Task directions
When the string "female" is part of a line below, that line should be copied.

Given data
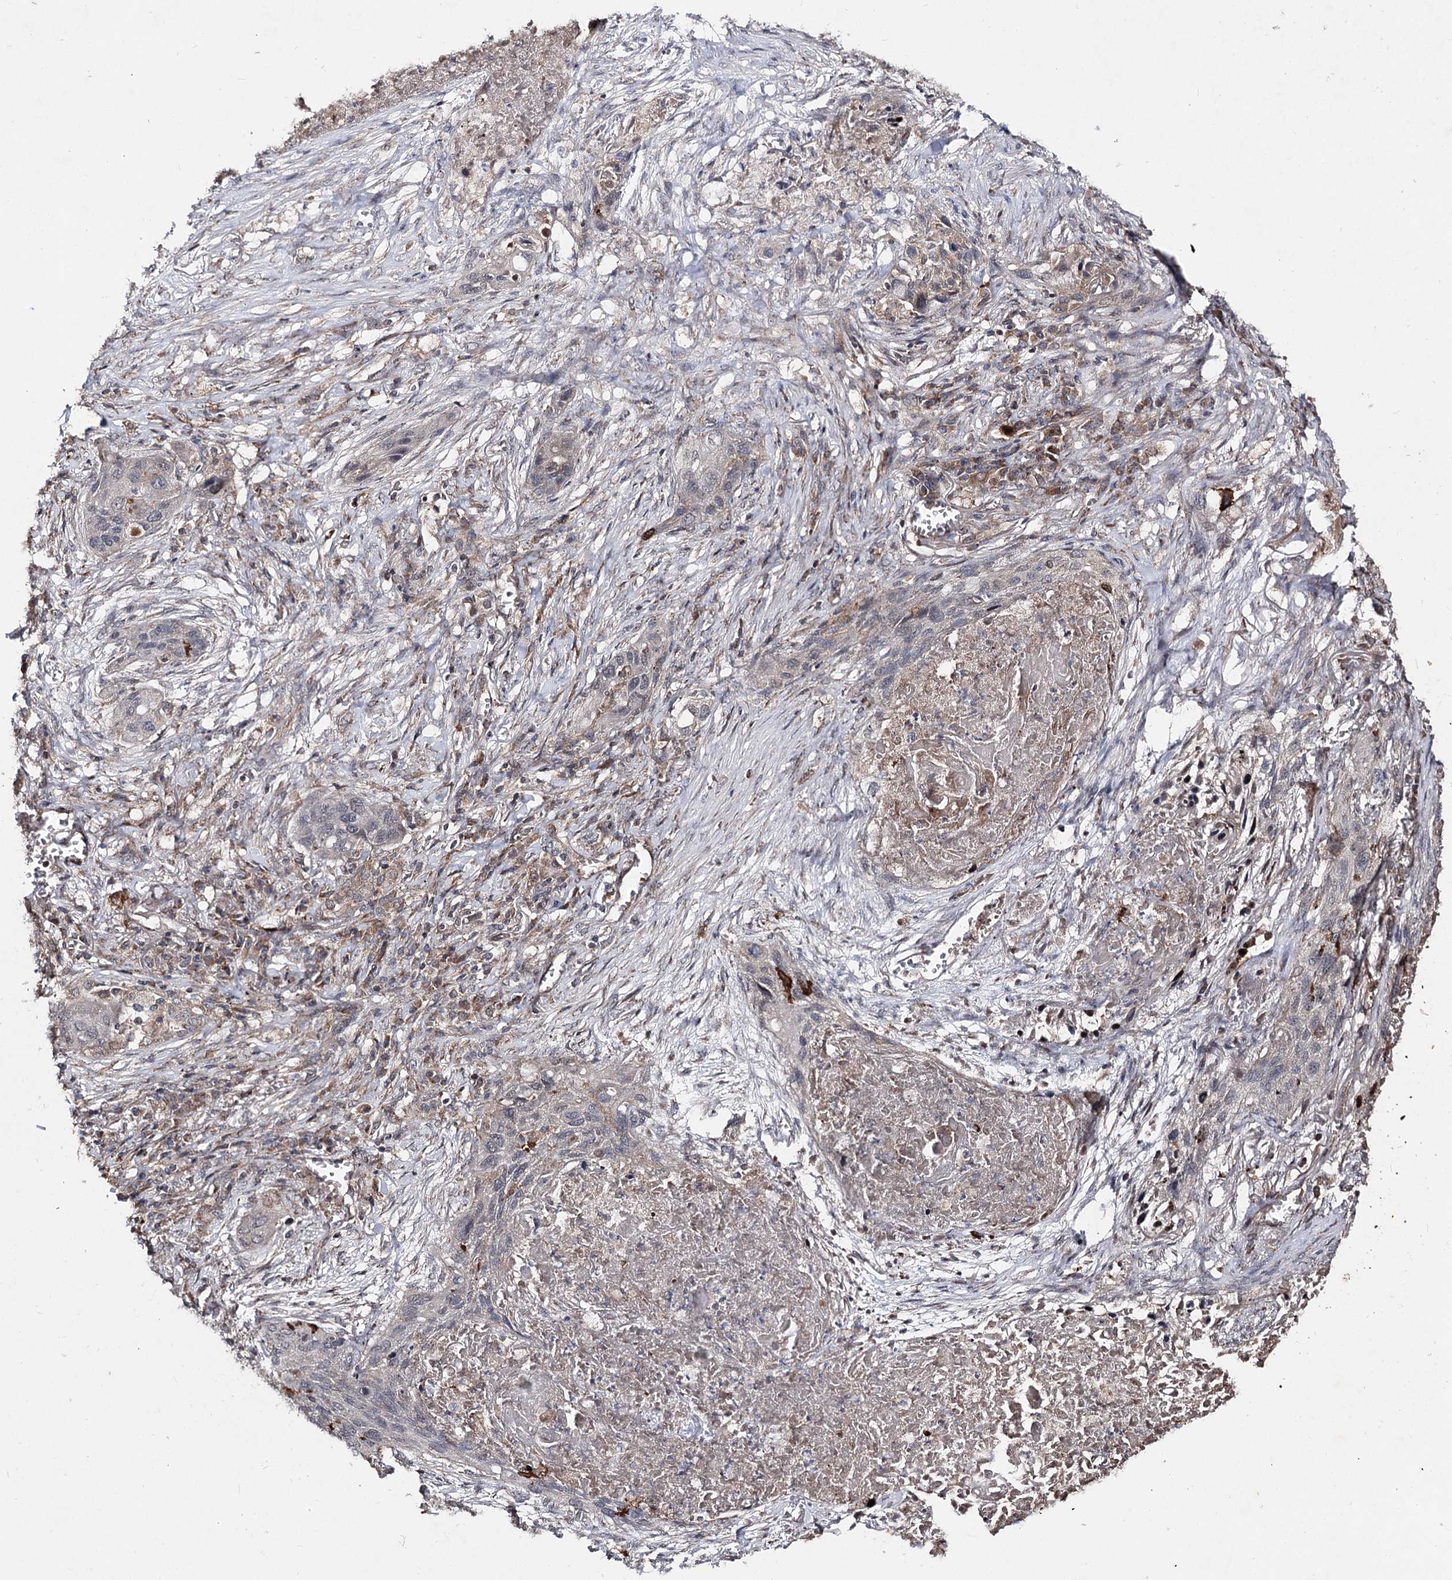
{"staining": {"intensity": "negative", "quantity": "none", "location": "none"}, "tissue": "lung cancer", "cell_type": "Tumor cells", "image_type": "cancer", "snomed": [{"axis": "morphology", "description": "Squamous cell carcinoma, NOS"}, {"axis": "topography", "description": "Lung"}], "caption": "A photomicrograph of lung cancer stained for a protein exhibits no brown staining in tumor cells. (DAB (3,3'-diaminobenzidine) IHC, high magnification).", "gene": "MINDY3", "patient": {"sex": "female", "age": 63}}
* * *
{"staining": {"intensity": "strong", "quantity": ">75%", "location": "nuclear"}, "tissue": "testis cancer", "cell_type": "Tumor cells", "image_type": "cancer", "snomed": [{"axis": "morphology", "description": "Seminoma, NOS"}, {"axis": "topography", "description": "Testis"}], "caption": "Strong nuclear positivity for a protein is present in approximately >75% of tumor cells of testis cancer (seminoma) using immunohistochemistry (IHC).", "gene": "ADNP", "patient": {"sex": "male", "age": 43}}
==
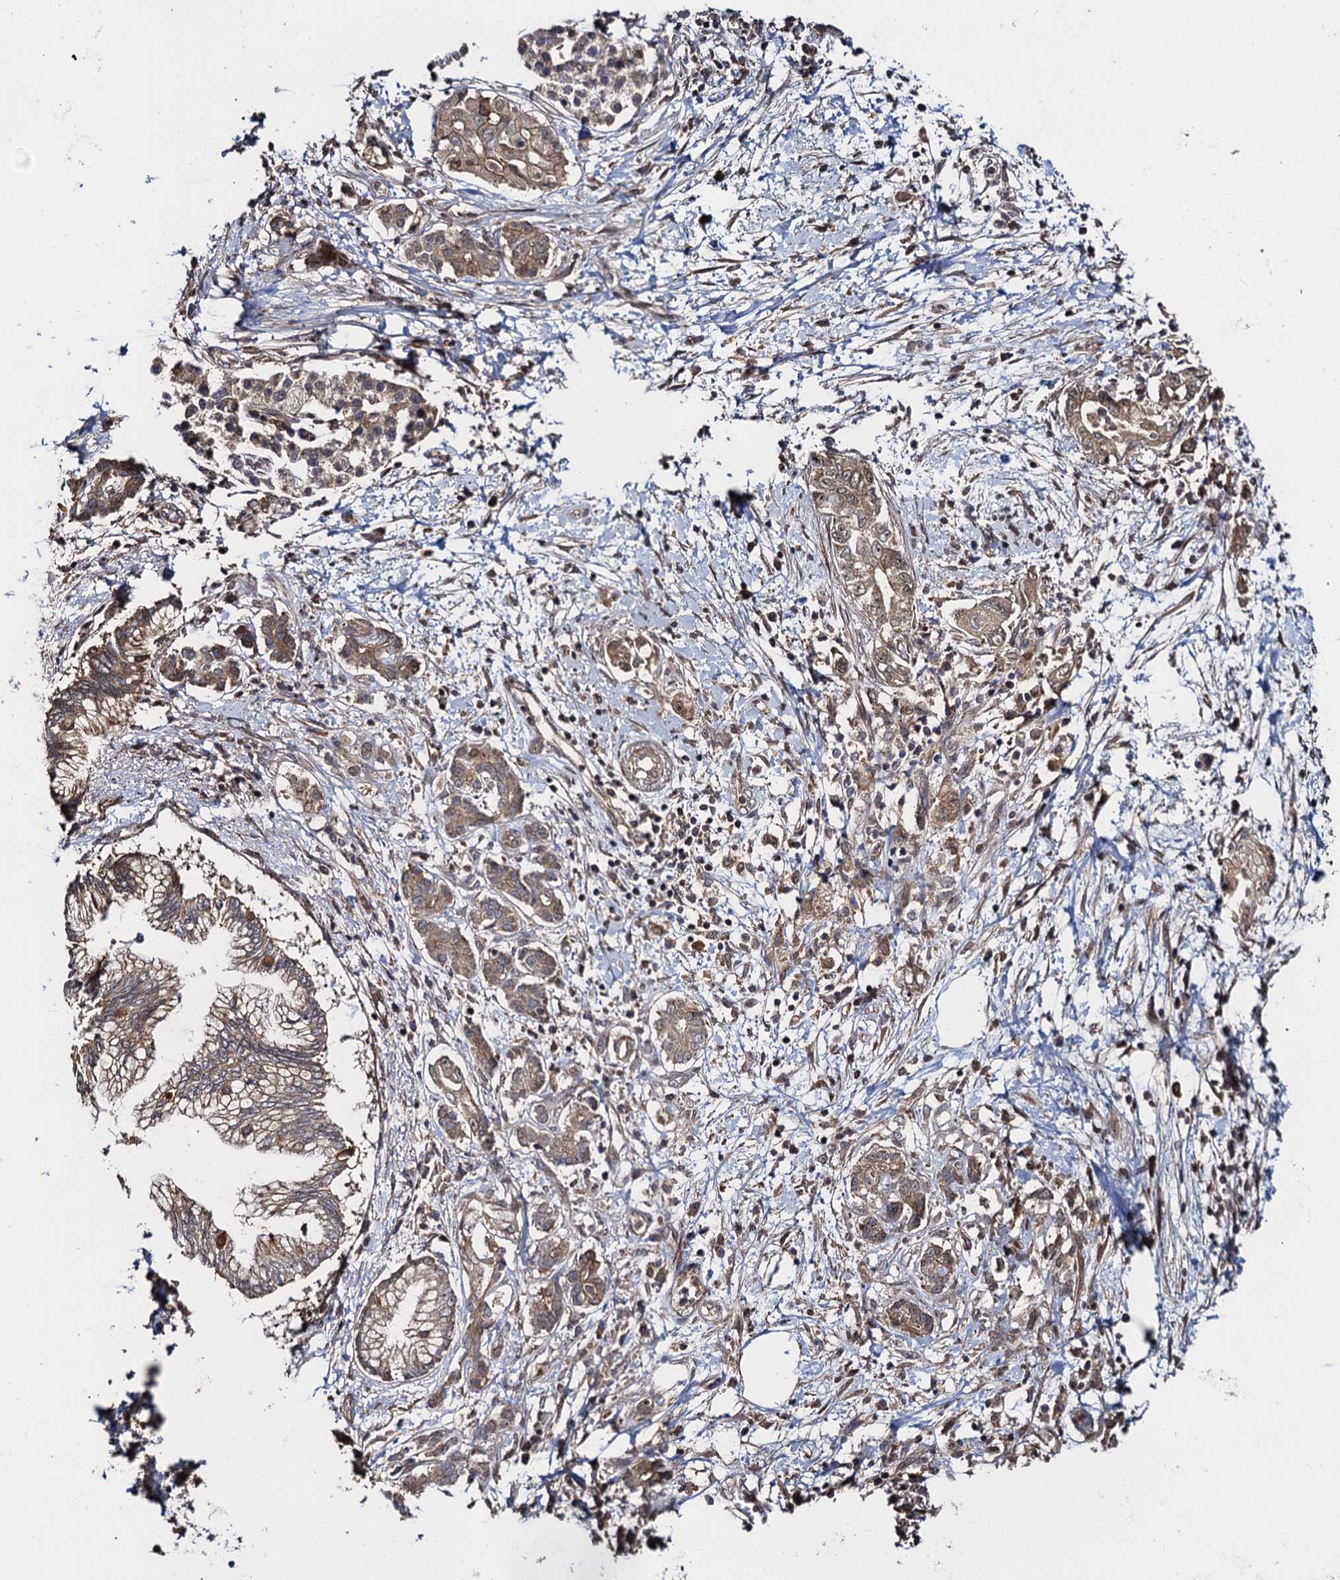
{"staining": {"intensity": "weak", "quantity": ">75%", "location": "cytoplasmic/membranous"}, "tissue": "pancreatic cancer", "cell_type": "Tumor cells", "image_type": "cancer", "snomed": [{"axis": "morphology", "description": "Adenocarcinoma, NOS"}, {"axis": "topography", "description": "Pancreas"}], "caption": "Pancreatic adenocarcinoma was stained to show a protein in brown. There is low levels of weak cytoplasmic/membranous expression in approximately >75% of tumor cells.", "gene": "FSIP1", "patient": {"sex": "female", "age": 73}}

Answer for the task
{"staining": {"intensity": "negative", "quantity": "none", "location": "none"}, "tissue": "lung cancer", "cell_type": "Tumor cells", "image_type": "cancer", "snomed": [{"axis": "morphology", "description": "Squamous cell carcinoma, NOS"}, {"axis": "topography", "description": "Lung"}], "caption": "A photomicrograph of lung cancer stained for a protein exhibits no brown staining in tumor cells. (DAB (3,3'-diaminobenzidine) IHC, high magnification).", "gene": "MINDY3", "patient": {"sex": "female", "age": 63}}
{"staining": {"intensity": "weak", "quantity": ">75%", "location": "cytoplasmic/membranous"}, "tissue": "pancreatic cancer", "cell_type": "Tumor cells", "image_type": "cancer", "snomed": [{"axis": "morphology", "description": "Adenocarcinoma, NOS"}, {"axis": "topography", "description": "Pancreas"}], "caption": "Pancreatic adenocarcinoma was stained to show a protein in brown. There is low levels of weak cytoplasmic/membranous expression in approximately >75% of tumor cells.", "gene": "FSIP1", "patient": {"sex": "female", "age": 73}}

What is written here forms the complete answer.